Using his "ability", Graham deduces that Abigail killed Boyle. He shares this with Lecter, who confesses to helping her hide the body, although he claims that Abigail killed him in self-defense as Crawford would arrest her. Graham reluctantly agrees to keep her secret so that she won't inherit her father's brutal legacy. They then have dinner with Abigail and Lounds, who explains her intentions with the book. In the kitchen, Lecter states that Graham knows and won't talk, which should relieve her. However, Abigail reveals to Lecter that she was aware of her father's crimes and helped him get victims by befriending them. Lecter hugs her, having deduced it earlier, telling that he and Graham will protect her. The episode ends with a flashback, where Hobbs (Vladimir Cubrt) instructs Abigail to befriend Elise Nichols while they travel on a train.

==Production==
===Development===
In May 2013, it was announced that the ninth episode of the series would be titled "Trou Normand", and was directed by Guillermo Navarro and written by Steve Lightfoot. This was Lightfoot's first writing credit, and Navarro's second directing credit.

===Writing===
Bryan Fuller explained Lecter's intentions in the episode, "I think his plan was to create a family with Will Graham and Abigail Hobbs, in a way that they are all severely compromised as human beings, and he would be able to help both Will Graham and Abigail Hobbs accept themselves for what the world has made them to be."

===Casting===
In January 2013, it was announced that Lance Henriksen would guest star in an undisclosed role. Fuller said that the casting was a homage to his character, Frank Black, from the series Millennium. He explained, "he was somebody that we knew was going to take one scene and make it feel like you just saw a movie with the guy."

==Reception==
===Viewers===
The episode was watched by 2.69 million viewers, earning a 1.0/3 in the 18-49 rating demographics on the Nielson ratings scale. This means that 1 percent of all households with televisions watched the episode, while 3 percent of all households watching television at that time watched it. This was a 9% increase from the previous episode, which was watched by 2.46 million viewers with a 1.1/5 in the 18-49 demographics. With these ratings, Hannibal ranked second on its timeslot and ninth for the night in the 18-49 demographics, behind Wipeout, Rookie Blue, a Person of Interest rerun, Does Someone Have to Go?, Motive, a Two and a Half Men rerun, Hell's Kitchen, and a The Big Bang Theory rerun.

With DVR factored in, the episode was watched by 4.24 million viewers with a 1.9 in the 18-49 demographics.

===Critical reviews===
"Trou Normand" received positive reviews from critics. Eric Goldman of IGN gave the episode a "great" 8.3 out of 10 and wrote, "Has any show ever mixed the beautiful with the disturbing more than Hannibal? It's such an artfully made series about such ugly acts, much like its title character and what he does with those he murders."
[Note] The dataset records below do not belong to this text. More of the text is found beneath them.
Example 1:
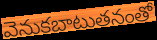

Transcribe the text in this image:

వెనుకబాటుతనంతో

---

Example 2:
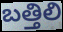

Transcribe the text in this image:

బత్తిలి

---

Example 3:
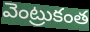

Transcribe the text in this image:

వెంట్రుకంత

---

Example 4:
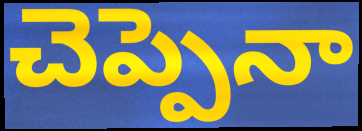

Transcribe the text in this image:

చెప్పెనా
Molly Eichel of The A.V. Club gave the episode a "B+" and wrote, "In the last few episodes, Hannibal has started to reflect its title, becoming much more about the show's namesake than it was in the beginning when it focused on Will, and then shifted to focus on Jack and his issues. But 'Trou Normand' was a nice ensemble piece, with everyone getting their turn. I especially enjoyed the Hannibal-Will scenes, featuring two fine actors working particularly well off of each other."
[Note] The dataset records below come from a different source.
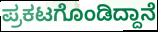
ಪ್ರಕಟಗೊಂಡಿದ್ದಾನೆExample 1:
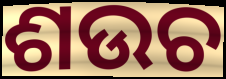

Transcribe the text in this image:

ଶଉଚ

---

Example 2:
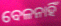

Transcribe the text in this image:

ବେଳନାହିଁ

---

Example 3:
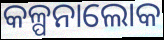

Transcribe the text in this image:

କଳ୍ପନାଲୋକ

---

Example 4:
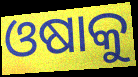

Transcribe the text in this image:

ଓଷାକୁ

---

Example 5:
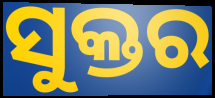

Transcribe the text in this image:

ସୁକ୍ତରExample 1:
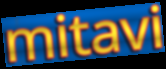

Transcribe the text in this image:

mitavi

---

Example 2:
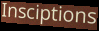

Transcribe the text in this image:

Insciptions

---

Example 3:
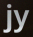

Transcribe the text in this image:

jy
Alan Sepinwall of HitFix wrote, "I think the shifting spotlight between Will and Lecter is a good thing for the series, as we're getting a very strong sense of both men as things go along, even if Hannibal is the more famous one (whose name gets to be in the title). This was another excellent outing." Laura Akers of Den of Geek wrote, "Freddie Louds' opinion of one of Hannibals meticulously prepared dinners may, ironically, reflect the very problem of placing such a show on broadcast television in the first place: it is simply too meaty to please some palates." Kevin Fitzpatrick of ScreenCrush wrote, "We were very much won over by Hannibal's sup [sic] admissions of his crimes, further deepening the bond between him and Will rather than cheapen the story with an endless cat-and-mouse the way certain other serial killer series have done in past."